La 73e édition de la Berlinale ouvre ses portes jeudi 16 février et affiche un ferme soutien à l’Ukraine. Cet engagement politique n’a rien d’inhabituel pour ce grand rendez-vous allemand.
Cette année, l’institution a décidé de mettre l’Ukraine à l’honneur. © CC / IgorCalzone1
La course aux « Ours » est lancée. Jusqu’au 26 février 2023 se tient la 73ème édition de la Berlinale. Cette année encore, ce Festival de Cannes à l’allemande se montre politiquement engagé.
Un tournage rattrapé par la réalité. Alors que l’acteur et réalisateur américain Sean Penn se trouve en Ukraine en février 2022 pour réaliser un documentaire, l’invasion russe démarre. Un an après, le fervent défenseur de la cause ukrainienne signe Superpower, un témoignage unique du début de la guerre en Ukraine, au plus proche de son président, Volodymyr Zelensky. Le film co-réalisé par Aaron Kaufman s’apprête à être présenté en avant-première à la Berlinale, qui ouvre ses portes le 16 février 2023.
Le choix est loin d’être anodin. Cette année, l’institution a décidé de mettre l’Ukraine à l’honneur. Outre Superpower, huit autres films, principalement des documentaires, thématisent l’invasion russe et la vie des ukrainiens en temps de guerre. Par ailleurs, un programme d’aide de financements du marché audiovisuel du pays et des accréditations gratuites pour les réalisateurs ukrainiens sont prévus.
Un festival de cinéma politique
La Berlinale a toujours été imprégnée d’un certain engagement politique, et ce dès sa création en 1951. L’Allemagne est encore en reconstruction après la Seconde Guerre Mondiale, mais Berlin se trouve déjà au cœur d’un autre conflit : la Guerre Froide.
« Cette année, plus que jamais, faire partie de la Berlinale signifie soutenir ceux qui se battent pour exprimer leurs idées, et ceux qui refusent de se soumettre à une version conformiste de la réalité qui dicte ce qui peut et doit être dit »
- Carlo Chatrian, codirecteur du festival, le mois dernier.
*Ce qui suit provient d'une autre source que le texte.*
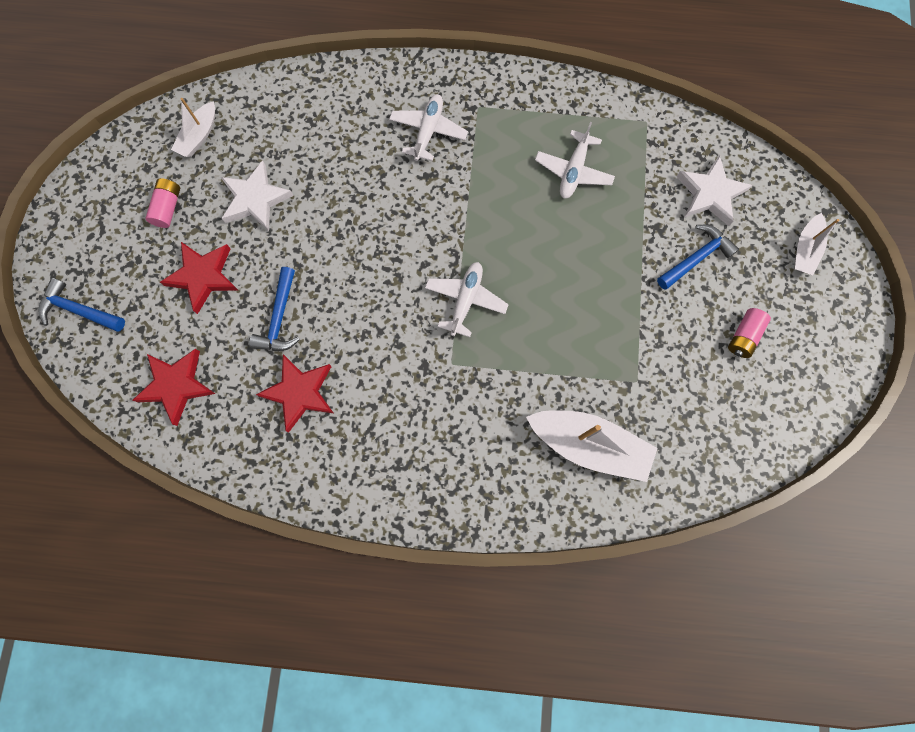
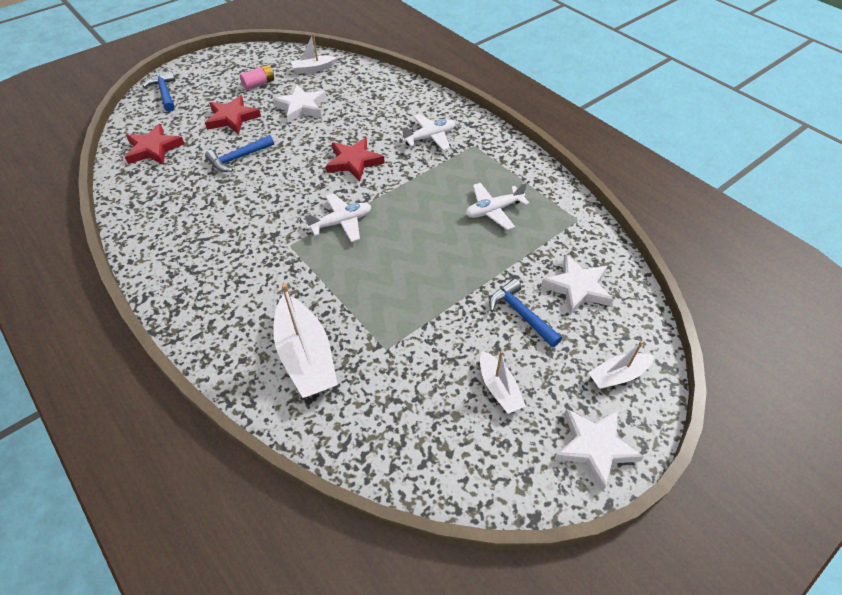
camera: 45 degrees right, 25 degrees down
(299, 393) = (198, 195): red star -> red star (354, 162)
(696, 258) = (521, 314): blue hammer -> blue hammer turned 135 degrees counterclockwise
(743, 336) = (499, 388): pink battery -> white boat
(840, 322) = (594, 447): none -> white star

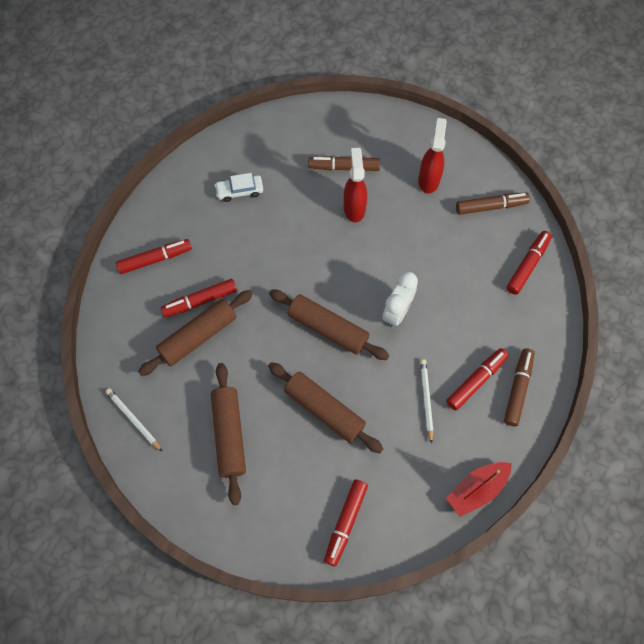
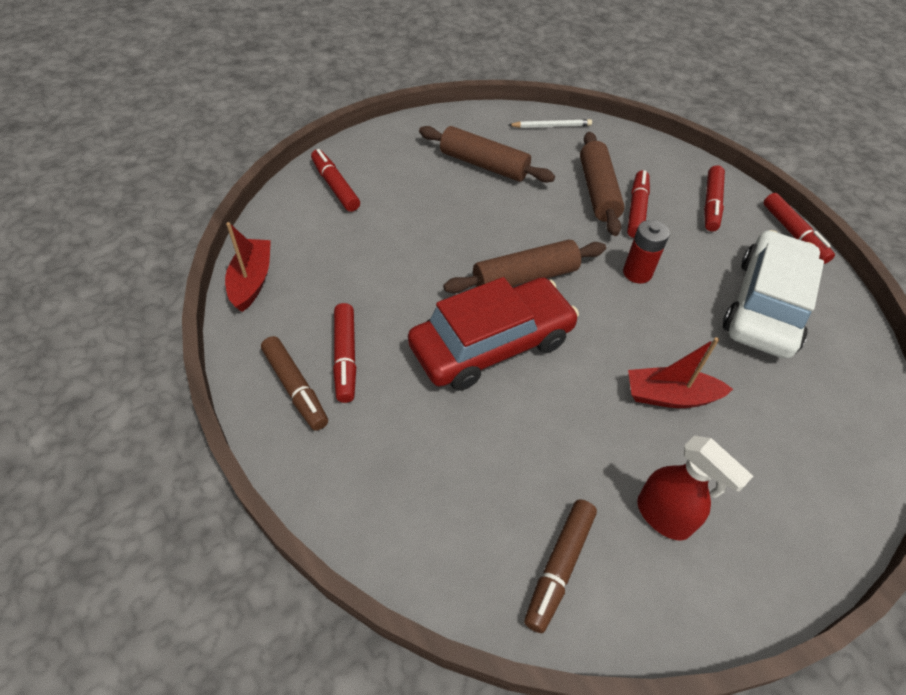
camera: 125 degrees right, 15 degrees down
(240, 191) = (766, 306): white car -> white car, size x2.32
(268, 269) = (637, 273): none -> red battery
(324, 410) = (443, 228): brown rolling pin -> none
(344, 167) = (747, 427): brown marker -> none
(354, 208) = (670, 396): red spray bottle -> red boat
(397, 312) = (491, 344): white clock -> red car
(426, 399) = (373, 303): white pencil -> none
(527, 265) = (428, 535): red marker -> red marker (793, 234)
A l’origine du festival, les dirigeants de la zone d’occupation américaine pensent ce qui allait devenir un événement incontournable du 7ème art, comme une « vitrine du monde libre ». Côté RDA (République Démocratique Allemande), la Berlinale est perçue comme une déclaration de guerre. Le gouvernement est-allemand, de son côté, annonce alors la tenue d’un « festival démocratique-populaire du film », moins d’un mois après la première édition de l’institution berlinoise. Peu de personnes se souviennent aujourd’hui de ce festival éphémère, qui n’a jamais réussi à trouver son public.
La Berlinale interrompue
En 1970, en pleine Guerre du Vietnam, c’est au tour du film anti-guerre O.K. d’ébranler le festival. La mise en scène du viol et du meurtre d’une jeune fille vietnamienne par des soldats américains dans le film de Michael Verhoeven déplaît fortement à George Stevens, membre américain du comité de sélection. Altercations et disputes s’ensuivent. Le jury est dissout. Pour la première fois de son histoire, la Berlinale est annulée. Certains historiens du cinéma considèrent que cet événement aurait contribué au départ en 1976 du premier directeur du festival, Alfred Bauer, dont le passé douteux était déjà interrogé.
A la tête de la Berlinale pendant 25 ans, ce juriste et historien du cinéma de formation a longtemps été un grand nom du secteur. Et pourtant en 2020, alors que le festival s’apprêtait à fêter sa 70ème édition, l’hebdomadaire Die Zeit révèle que Bauer aurait été largement plus impliqué dans l’industrie cinématographique nazie, que ce qu’il prétendait. Il aurait, en effet, occupé un poste à haute responsabilité au sein de l’organisme de propagande mis en place par Goebbels.
Dès le lendemain des révélations, les organisateurs de la Berlinale décident de retirer le « Prix Alfred Bauer », une des plus prestigieuses récompenses jusque-là. Il est remplacé par le « Prix du jury de l’Ours d’argent » à partir de l’édition 2021. La même année, un prix d’interprétation non-genré vient se substituer aux trophées de « meilleur acteur » et « meilleure actrice ». Au-delà des événements géopolitiques, la Berlinale s’empare également des questions de genre qui préoccupent le monde.